Proses untuk mengarahkan diri sendiri dalam melakukan kontrol atas kehidupannya biasa disebut dengan memberdayakan diri. Suatu keadaan daripada seseorang yang secara sadar mengambil keputusan untuk mandiri, percaya terhadap diri sendiri dan mengembangkannya ke arah yang lebih baik.
Ilmu dan amal merupakan dua hal yang tidak bisa dipisahkan. Karena ilmu akan bernilai ketika dibarengi dengan amal sebanyak-banyaknya. Begitu juga dengan amal akan memiliki nilai yang tinggi ketika didasari dengan ilmu. Abu Bakar as-Shidiq pernah berkata bahwa tanpa ilmu, amal tidak ada gunanya. Sedangkan ilmu tanpa amal adalah hal yang sia-sia.
Berbicara tentang memberdayakan diri dengan ilmu dan amal, dalam tulisan ini menitik beratkan pada orang-orang yang sudah memiliki gelar ataupun jabatan. Bagi mereka yang telah mempelajari banyak ilmu hingga mendapatkan jabatan (kesuksesan) perlulah untuk memberikan hasil daripada ilmunya yang berdampak melalui praktik-praktik amal yang baik. Hal ini sebagai bentuk perwujudan dari Hablum Minallah, Hablum Minannas, dan Hablum Minal Alam.
Dalam istilah Jawa ada pepatah bali deso bangun deso yang dalam Bahasa Indonesia berarti pulang ke desa membangun desa. Pepatah itu menjelaskan bahwa ketika seseorang sudah memperoleh pengalaman (ilmu) dari luar desanya baik itu sekolah, kuliah, maupun jabatan di tempat kerja, maka haruslah kembali ke desa untuk membangun daerah asal menjadi lebih baik. Tidak hanya fokus pada pekerjaan saja walaupun sudah bisa dikatakan hal itu sebagai implementasi dari ilmu. Jika berbicara tentang amal, fokusnya harus lebih luas yaitu berdampak untuk lingkungan sekitar.

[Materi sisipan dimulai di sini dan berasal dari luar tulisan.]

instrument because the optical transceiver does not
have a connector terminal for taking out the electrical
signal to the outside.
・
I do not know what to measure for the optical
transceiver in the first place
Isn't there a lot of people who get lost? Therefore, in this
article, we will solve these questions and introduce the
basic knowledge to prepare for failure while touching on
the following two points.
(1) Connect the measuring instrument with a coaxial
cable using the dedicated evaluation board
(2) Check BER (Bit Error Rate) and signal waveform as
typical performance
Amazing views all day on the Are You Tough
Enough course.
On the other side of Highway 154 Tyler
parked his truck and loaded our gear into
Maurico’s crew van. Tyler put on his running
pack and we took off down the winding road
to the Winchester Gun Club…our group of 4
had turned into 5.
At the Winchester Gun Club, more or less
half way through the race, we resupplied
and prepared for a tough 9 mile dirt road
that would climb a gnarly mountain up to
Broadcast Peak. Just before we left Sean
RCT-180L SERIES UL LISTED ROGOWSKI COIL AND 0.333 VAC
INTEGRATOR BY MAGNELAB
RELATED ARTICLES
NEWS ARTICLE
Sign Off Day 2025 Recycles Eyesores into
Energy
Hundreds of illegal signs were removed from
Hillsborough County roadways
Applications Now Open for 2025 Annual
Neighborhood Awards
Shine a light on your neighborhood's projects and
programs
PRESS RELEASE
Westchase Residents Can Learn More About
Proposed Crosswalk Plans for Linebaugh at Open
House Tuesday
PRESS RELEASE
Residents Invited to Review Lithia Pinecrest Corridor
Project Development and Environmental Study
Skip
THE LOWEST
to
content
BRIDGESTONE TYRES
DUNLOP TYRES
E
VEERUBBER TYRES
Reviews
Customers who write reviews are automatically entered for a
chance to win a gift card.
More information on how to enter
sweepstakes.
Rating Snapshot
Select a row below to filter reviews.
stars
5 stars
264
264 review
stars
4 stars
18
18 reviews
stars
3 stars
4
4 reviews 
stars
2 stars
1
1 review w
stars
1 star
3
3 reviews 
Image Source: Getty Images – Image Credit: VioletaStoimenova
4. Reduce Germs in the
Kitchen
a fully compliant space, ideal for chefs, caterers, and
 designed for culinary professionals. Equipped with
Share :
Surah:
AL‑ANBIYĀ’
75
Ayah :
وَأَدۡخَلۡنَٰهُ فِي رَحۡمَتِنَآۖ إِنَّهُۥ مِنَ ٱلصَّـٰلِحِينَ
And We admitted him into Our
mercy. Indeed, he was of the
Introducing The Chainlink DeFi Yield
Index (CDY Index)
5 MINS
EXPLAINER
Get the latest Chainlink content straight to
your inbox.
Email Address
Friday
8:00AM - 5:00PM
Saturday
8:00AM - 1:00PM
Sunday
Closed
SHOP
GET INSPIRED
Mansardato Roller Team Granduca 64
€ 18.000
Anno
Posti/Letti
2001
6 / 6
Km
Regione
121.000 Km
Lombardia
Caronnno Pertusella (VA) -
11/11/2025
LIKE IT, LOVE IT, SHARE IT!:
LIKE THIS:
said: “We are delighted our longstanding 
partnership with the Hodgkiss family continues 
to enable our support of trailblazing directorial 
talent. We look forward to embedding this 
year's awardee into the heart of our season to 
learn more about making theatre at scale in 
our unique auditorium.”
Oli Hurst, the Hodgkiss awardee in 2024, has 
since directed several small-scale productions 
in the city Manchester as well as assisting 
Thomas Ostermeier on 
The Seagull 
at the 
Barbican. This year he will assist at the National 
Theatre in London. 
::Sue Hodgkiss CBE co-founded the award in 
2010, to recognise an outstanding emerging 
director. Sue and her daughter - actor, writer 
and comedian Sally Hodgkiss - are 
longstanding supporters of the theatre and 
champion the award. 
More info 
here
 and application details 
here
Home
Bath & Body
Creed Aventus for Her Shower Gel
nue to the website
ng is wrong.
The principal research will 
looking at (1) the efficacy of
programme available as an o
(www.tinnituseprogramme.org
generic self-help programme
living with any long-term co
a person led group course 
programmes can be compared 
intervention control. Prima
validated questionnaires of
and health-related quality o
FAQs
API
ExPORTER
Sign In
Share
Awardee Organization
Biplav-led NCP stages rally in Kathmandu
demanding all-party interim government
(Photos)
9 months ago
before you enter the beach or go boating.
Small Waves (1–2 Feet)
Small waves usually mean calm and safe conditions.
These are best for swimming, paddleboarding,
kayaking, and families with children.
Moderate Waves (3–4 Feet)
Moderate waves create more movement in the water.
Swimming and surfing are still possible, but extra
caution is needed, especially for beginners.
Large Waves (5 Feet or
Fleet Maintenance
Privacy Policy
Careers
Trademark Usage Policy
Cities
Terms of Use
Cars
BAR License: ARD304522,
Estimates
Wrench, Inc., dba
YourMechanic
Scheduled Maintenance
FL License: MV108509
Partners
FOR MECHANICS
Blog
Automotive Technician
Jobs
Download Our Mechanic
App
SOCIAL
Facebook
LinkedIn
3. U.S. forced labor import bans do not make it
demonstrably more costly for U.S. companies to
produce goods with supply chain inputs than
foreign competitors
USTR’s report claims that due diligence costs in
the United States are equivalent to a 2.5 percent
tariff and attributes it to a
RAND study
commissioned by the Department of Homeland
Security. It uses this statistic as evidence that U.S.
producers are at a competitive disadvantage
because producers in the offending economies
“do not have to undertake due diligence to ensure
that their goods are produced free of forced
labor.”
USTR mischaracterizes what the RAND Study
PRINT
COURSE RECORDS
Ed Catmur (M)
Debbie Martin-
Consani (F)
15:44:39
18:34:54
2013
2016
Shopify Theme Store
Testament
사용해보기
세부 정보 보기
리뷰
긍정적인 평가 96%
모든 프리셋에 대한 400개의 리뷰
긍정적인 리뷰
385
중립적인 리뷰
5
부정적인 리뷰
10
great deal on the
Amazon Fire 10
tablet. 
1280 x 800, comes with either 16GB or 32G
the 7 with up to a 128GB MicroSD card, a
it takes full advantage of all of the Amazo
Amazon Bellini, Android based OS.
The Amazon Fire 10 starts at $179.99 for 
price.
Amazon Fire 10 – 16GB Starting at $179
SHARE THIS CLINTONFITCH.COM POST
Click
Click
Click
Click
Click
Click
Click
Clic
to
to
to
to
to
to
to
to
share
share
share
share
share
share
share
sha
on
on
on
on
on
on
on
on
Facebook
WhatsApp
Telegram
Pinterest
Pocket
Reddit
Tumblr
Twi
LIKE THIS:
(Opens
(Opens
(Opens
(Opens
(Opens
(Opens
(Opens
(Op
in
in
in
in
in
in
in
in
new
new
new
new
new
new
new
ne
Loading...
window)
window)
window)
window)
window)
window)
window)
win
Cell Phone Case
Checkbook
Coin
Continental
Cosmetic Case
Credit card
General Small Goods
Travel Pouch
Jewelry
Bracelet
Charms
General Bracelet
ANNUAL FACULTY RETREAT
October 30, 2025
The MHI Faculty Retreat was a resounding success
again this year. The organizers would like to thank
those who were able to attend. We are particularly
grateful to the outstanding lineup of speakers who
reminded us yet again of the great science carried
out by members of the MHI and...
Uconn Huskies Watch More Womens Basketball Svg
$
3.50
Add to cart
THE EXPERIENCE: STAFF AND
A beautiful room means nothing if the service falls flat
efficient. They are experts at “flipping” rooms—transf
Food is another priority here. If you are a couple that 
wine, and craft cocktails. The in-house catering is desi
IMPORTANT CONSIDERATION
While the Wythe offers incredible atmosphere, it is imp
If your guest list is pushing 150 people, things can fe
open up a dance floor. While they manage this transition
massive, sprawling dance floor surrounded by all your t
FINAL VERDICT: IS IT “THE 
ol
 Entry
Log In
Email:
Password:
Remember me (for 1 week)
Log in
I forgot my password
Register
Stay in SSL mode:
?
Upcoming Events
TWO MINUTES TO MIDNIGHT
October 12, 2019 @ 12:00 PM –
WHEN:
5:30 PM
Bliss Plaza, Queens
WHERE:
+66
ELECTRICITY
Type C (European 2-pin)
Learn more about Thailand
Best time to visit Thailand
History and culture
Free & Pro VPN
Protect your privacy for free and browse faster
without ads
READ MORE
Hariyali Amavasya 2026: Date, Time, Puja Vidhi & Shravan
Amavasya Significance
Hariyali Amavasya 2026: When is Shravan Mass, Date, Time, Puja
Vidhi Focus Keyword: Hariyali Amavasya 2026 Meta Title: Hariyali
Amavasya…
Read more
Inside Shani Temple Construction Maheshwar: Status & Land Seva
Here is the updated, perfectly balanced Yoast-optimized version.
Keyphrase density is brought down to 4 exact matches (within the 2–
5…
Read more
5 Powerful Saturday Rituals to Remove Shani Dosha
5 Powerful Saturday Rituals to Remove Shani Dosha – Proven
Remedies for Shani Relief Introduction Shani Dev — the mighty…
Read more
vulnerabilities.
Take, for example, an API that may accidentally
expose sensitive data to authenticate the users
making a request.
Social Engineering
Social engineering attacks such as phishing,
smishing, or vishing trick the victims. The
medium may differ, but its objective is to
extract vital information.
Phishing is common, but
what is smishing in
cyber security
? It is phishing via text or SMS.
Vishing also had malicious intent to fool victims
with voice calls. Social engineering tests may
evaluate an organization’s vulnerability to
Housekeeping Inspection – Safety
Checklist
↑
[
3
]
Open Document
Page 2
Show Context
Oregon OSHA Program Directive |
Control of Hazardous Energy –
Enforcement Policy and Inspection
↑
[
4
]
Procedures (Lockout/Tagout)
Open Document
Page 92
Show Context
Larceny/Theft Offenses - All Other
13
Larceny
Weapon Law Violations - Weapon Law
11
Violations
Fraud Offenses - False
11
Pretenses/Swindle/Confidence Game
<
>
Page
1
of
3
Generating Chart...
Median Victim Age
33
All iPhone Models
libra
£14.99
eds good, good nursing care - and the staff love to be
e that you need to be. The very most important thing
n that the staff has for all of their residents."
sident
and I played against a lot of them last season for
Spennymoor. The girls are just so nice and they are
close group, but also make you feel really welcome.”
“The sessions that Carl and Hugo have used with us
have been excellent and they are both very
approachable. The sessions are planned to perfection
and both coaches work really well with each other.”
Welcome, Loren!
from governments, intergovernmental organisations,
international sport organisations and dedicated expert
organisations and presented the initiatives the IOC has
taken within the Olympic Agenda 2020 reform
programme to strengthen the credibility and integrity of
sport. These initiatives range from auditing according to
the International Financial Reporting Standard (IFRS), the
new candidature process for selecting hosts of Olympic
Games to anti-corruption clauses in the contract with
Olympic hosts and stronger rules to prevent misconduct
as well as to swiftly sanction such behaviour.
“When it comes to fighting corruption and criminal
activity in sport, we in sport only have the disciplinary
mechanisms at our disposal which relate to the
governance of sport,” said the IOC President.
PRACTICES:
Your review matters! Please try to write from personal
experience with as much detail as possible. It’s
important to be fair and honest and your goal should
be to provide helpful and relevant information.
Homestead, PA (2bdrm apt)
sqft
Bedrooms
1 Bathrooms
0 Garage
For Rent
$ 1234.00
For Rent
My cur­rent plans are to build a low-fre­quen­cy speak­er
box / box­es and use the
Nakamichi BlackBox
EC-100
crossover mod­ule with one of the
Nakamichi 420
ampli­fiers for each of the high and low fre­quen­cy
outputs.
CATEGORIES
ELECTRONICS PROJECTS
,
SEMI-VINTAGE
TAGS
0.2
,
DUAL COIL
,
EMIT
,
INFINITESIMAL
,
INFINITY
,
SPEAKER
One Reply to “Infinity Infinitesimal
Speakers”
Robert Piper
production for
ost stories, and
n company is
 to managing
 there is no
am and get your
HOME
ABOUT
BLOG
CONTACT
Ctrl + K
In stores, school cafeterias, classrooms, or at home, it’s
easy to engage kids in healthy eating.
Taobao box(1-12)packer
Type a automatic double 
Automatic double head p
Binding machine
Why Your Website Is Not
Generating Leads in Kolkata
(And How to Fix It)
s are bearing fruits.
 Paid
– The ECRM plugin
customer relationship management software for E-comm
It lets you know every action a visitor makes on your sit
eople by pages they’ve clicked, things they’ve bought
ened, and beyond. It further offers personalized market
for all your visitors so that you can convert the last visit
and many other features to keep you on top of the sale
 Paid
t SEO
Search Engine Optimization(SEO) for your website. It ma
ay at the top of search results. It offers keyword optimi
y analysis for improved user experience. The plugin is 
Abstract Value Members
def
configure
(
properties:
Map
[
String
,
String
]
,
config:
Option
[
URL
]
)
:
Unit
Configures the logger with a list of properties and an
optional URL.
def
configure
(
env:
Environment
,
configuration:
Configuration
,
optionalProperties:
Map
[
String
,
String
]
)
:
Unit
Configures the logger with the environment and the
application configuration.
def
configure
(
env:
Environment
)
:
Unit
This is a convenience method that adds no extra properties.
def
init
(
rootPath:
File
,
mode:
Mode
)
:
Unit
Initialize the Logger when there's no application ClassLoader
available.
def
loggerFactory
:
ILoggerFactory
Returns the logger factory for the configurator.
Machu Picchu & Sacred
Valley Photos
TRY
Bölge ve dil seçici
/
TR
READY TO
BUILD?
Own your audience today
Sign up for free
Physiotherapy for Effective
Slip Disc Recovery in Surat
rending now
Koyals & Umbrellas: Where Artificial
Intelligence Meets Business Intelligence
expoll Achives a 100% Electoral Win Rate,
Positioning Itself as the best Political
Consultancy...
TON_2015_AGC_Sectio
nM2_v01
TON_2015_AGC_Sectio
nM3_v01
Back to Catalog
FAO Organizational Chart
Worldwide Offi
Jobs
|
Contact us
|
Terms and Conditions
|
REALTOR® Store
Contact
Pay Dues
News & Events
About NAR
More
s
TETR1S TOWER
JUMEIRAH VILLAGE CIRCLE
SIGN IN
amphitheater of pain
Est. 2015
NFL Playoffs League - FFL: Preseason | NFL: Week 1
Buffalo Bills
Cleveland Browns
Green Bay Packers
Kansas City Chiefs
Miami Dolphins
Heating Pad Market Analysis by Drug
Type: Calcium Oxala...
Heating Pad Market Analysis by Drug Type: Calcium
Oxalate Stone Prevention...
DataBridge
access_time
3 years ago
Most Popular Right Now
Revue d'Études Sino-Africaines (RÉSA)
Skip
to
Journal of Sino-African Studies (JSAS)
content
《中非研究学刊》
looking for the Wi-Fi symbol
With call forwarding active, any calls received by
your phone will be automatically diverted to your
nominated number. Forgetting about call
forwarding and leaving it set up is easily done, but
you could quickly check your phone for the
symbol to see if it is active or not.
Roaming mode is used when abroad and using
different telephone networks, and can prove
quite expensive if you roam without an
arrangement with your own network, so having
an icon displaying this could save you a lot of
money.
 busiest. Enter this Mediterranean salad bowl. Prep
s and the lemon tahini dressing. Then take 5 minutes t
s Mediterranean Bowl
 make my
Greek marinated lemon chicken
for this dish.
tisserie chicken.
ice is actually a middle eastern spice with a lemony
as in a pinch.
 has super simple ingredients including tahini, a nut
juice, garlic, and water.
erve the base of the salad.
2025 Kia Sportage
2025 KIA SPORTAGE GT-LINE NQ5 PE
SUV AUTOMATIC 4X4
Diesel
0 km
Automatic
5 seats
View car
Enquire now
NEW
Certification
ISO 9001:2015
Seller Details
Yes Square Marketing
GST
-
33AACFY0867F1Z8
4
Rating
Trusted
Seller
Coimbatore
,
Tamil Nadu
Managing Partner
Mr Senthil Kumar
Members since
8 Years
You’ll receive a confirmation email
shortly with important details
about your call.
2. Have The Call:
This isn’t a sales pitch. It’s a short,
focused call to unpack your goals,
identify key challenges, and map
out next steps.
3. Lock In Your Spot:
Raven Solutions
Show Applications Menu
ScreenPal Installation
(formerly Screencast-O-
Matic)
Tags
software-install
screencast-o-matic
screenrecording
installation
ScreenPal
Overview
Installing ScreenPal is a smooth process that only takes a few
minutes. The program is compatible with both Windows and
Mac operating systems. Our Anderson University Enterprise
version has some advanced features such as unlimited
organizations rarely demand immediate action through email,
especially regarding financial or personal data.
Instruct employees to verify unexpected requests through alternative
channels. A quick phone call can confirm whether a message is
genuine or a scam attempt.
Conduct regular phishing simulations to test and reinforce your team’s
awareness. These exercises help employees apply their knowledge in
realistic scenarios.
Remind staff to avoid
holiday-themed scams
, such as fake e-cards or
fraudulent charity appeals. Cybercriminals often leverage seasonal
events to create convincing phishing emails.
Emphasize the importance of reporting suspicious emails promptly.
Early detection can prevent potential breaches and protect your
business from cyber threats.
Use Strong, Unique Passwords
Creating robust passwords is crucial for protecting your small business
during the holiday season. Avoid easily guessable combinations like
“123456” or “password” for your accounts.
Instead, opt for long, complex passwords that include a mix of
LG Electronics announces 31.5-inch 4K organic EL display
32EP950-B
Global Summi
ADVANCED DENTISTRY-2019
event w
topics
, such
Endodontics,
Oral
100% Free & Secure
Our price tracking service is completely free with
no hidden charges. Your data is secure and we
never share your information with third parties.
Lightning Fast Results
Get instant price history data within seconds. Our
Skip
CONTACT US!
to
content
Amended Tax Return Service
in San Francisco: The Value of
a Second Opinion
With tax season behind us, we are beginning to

Amal yang bisa dilakukan banyak sekali. Sebanyak manfaat yang bisa dilakukan walaupun terbilang masih sederhana dalam berdampak. Bersedekah, membuat karya inspiratif, membuat majelis ilmu, bekerjasama dalam kegiatan desa dan masih banyak lagi. Paling tidak rasa simpati itu muncul ketika terdapat suatu permasalahan di desa apapun yang bisa dibantu. Tidak malah apatis karena tidak bermanfaat bagi dirinya. Konsep silaturahim, musyawarah, dan gotong royong perlu ditekankan pada diri setiap orang.